# What do you think about painted toe/fingernails?



## KILOBRAVO (Sep 17, 2011)

I have posted about disliking the sight of other peoples feet, and had created the poll of 'what do you think about feet' which has had lots of responses.

I now pose this slightly related question about, 'What do you think about painted toe/finger nails'

I personally dont like either painted, but unpainted fingernails are OK to me.

It might be interesting to see what the results of this might compare with the feet poll.


I voted hate painted nails either way, but if its chipped it looks worse. Black looks the worst colour, it looks like bruised and dead nails. I was served by a girl using a bright Green, It looked awful as well.
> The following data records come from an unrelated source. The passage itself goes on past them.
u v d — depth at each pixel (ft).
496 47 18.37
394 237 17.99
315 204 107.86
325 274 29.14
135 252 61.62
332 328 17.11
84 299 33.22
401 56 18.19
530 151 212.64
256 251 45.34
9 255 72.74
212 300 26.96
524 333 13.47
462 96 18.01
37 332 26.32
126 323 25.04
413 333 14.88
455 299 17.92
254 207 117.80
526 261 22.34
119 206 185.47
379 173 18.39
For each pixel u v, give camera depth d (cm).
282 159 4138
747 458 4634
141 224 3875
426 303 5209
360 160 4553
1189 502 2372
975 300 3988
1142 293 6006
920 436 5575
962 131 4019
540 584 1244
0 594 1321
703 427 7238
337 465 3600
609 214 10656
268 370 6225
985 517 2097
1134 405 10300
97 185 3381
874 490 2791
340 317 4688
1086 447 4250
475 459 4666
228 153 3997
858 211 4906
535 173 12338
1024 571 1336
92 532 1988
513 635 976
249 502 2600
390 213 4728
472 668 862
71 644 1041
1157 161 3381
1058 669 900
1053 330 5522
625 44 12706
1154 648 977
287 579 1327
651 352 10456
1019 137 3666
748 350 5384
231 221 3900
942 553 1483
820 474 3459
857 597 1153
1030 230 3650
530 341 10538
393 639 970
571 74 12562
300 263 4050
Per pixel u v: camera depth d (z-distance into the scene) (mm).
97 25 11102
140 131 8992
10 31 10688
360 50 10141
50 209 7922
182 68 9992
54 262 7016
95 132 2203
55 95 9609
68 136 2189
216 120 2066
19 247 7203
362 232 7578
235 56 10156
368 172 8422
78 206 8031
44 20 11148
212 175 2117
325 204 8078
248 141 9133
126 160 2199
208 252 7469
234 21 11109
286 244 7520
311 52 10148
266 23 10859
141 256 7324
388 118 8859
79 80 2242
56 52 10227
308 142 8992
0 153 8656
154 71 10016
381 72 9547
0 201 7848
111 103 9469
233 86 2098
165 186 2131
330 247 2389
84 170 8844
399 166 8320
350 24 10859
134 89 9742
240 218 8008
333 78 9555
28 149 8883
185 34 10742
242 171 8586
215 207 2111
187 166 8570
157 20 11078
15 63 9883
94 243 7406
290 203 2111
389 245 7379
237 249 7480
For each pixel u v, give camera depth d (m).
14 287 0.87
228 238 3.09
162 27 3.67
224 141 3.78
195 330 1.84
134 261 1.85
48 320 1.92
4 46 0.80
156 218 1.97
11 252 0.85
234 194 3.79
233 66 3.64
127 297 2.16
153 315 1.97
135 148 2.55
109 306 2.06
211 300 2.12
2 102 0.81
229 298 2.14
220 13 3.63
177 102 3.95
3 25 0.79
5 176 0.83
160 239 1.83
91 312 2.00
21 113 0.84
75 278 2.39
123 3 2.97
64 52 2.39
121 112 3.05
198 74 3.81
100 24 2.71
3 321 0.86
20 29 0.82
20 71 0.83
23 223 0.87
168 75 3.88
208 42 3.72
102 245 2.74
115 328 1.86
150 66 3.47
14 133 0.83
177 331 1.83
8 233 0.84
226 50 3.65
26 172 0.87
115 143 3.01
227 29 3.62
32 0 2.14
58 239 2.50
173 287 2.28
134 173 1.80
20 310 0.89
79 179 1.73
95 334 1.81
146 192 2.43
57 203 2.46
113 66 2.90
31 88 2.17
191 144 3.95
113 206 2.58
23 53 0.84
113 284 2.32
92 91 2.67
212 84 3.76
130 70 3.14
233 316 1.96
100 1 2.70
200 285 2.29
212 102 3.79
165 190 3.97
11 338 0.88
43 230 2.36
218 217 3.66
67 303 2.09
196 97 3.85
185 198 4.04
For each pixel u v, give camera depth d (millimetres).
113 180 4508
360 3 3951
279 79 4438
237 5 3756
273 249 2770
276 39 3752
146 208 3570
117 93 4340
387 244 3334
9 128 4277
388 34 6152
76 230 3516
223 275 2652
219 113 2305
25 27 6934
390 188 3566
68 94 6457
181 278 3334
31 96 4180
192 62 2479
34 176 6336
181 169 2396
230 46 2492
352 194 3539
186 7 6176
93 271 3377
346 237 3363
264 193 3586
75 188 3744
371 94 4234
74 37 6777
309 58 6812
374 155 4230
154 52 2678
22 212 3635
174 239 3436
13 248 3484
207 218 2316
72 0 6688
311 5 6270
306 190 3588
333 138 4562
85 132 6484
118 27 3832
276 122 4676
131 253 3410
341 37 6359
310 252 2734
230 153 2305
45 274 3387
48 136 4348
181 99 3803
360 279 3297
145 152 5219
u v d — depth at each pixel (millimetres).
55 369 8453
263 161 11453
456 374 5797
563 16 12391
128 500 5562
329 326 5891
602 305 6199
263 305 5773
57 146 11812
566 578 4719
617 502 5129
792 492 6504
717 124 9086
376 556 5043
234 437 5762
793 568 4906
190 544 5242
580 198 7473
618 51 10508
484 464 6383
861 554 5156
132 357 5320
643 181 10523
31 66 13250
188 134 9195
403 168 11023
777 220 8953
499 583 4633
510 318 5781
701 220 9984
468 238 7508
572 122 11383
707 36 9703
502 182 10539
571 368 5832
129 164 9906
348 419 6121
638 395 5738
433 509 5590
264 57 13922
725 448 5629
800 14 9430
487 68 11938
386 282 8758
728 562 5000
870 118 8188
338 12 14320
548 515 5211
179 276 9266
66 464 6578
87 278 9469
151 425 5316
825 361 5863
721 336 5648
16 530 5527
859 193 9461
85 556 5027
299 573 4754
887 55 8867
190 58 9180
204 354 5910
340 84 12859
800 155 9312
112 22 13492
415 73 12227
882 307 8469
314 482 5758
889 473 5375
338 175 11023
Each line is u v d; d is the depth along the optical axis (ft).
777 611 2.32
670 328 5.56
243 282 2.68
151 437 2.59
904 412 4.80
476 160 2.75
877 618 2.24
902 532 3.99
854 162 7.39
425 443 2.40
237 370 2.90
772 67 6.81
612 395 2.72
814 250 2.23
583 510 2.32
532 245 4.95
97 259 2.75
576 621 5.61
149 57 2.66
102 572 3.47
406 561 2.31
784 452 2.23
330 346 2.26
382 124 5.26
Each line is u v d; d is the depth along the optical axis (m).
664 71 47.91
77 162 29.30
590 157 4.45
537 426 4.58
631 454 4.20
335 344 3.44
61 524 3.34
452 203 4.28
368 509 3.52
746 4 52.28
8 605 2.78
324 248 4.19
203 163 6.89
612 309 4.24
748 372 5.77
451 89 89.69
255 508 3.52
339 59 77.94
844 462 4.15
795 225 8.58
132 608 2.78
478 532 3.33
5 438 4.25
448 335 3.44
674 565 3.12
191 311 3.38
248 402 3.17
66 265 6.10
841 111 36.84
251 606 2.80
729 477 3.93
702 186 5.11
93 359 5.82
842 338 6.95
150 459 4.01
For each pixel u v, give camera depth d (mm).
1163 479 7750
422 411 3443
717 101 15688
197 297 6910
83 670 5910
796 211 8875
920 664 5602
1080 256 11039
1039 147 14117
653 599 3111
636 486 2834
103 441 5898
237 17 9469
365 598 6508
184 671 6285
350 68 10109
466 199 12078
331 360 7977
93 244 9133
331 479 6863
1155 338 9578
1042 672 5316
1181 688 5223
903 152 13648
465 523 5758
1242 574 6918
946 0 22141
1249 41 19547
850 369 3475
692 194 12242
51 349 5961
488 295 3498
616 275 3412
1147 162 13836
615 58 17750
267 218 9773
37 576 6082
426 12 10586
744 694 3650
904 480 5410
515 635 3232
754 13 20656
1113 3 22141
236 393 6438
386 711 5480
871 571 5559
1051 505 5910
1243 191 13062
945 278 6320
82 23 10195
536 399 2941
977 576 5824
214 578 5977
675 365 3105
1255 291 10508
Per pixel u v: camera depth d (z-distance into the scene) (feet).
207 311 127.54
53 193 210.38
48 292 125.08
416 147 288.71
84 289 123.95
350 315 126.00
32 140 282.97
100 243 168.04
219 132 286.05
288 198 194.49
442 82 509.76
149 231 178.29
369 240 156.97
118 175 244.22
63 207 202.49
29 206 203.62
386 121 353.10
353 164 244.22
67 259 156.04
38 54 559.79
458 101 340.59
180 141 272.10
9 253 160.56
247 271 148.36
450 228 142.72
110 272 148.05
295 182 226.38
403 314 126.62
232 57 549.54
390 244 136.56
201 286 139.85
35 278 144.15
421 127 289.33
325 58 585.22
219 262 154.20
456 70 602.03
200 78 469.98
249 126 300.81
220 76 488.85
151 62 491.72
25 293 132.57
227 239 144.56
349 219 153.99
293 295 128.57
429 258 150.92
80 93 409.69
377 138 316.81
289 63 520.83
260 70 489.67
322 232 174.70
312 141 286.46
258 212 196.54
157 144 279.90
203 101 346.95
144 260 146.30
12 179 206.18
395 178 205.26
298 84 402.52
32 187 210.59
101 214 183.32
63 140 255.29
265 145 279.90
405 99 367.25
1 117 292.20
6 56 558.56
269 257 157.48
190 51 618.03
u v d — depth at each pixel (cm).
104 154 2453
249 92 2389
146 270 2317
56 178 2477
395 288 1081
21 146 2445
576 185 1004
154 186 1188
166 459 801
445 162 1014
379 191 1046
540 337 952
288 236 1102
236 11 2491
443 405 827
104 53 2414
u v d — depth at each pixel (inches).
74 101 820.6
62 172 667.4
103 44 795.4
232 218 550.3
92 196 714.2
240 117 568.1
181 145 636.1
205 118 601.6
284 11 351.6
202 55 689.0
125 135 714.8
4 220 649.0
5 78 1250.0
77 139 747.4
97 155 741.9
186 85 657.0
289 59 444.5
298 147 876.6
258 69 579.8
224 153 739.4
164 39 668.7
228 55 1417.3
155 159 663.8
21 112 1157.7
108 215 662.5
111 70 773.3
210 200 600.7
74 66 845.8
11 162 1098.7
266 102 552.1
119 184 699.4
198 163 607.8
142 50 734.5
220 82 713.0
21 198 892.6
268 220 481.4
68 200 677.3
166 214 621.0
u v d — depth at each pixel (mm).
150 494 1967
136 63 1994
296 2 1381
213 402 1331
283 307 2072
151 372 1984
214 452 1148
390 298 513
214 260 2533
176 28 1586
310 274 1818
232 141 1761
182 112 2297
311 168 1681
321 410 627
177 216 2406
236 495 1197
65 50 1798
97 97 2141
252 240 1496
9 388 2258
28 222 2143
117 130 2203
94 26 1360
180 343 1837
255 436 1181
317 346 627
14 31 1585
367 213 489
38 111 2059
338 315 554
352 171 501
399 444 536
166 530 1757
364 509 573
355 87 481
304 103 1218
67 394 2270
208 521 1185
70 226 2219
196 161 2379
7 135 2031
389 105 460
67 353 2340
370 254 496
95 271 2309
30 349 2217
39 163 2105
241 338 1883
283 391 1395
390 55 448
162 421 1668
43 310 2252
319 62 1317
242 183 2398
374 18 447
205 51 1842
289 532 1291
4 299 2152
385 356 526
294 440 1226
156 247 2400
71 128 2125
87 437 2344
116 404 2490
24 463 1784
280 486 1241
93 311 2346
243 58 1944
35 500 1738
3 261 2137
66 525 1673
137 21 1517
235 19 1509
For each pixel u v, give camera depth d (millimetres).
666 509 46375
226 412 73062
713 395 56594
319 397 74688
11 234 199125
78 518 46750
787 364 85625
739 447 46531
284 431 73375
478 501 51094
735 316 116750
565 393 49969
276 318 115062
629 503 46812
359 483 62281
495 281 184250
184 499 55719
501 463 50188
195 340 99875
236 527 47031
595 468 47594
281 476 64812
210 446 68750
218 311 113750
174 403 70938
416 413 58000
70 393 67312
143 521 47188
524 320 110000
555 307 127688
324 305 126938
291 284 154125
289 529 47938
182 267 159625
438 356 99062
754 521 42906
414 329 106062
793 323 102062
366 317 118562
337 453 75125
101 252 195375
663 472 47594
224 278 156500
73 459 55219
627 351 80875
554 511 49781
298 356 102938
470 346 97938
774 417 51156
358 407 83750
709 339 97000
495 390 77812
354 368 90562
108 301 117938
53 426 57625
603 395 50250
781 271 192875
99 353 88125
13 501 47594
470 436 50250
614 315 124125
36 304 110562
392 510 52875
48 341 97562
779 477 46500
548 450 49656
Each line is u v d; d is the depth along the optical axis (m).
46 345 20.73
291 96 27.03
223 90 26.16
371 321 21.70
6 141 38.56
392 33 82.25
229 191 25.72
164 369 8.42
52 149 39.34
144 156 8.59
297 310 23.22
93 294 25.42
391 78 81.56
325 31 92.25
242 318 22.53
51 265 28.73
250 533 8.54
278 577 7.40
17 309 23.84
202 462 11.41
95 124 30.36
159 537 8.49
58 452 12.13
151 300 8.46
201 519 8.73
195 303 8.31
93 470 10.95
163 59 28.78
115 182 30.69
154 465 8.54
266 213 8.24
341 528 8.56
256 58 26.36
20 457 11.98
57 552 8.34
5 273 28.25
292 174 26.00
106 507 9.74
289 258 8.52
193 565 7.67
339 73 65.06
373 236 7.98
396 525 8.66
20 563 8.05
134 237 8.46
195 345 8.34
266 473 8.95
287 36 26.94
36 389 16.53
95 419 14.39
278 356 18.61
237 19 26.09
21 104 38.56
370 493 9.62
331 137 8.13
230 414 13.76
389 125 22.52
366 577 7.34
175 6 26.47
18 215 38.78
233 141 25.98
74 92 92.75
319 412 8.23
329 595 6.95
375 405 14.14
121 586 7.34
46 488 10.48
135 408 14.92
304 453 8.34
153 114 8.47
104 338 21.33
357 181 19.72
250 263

What do you guys all think about painted nails then......???????


----------



## Secretaz (Sep 10, 2011)

I love painted nails. My nails are always covered with nail polish.


----------



## Monotony (Mar 11, 2012)

Not a fan of them or long nails.


----------



## SoWrongItsRight (May 9, 2012)

Love it


----------



## Ade (Jun 22, 2012)

I think painted nails look great on a woman,very eye catching.
But I cringe at seeing it on a guy tho,gives me the creeps.


----------



## TryingMara (Mar 25, 2012)

I like it for the most part. I think feet look better when the toenails are painted. Either way looks nice for fingernails, but painted is fun..I like seeing how people do them differently.


----------



## Double Indemnity (Aug 15, 2011)

I love painted fingernails and toenails. My toes always have nail polish on them. I get pedicures monthly. The upkeep is harder on fingernails as far as chipping goes so I don't always keep them painted. I love using fun colors like green, blue, orange, and yellow. I keep my fingernails short. I'm not a fan of long nails.


----------



## meeps (Dec 5, 2011)

I think it's cute. Long nails look evil though


----------



## shelbster18 (Oct 8, 2011)

I love painted toenails and fingernails. I feel too plain without it.


----------



## Wirt (Jan 16, 2009)

meeps said:


> I think it's cute. Long nails look evil though


+1


----------



## rambo (Nov 14, 2010)

I love that on a female. That **** is sexy.


----------



## MoniqueS (Feb 21, 2011)

I always paint my nails. I really like it. I don't personally like fake nails or really long nails though.


----------



## Cletis (Oct 10, 2011)

They're _great_ on females.

I don't like black, blue, green, yellow.

I like red or pink the best.


----------



## komorikun (Jan 11, 2009)

I like it but long fingernails gross me out. You end with dirt under the nails so easily. So I keep my nails very short. I almost never paint my nails and the only nail polish I have now is two bottles I bought in Japan over 9 years ago.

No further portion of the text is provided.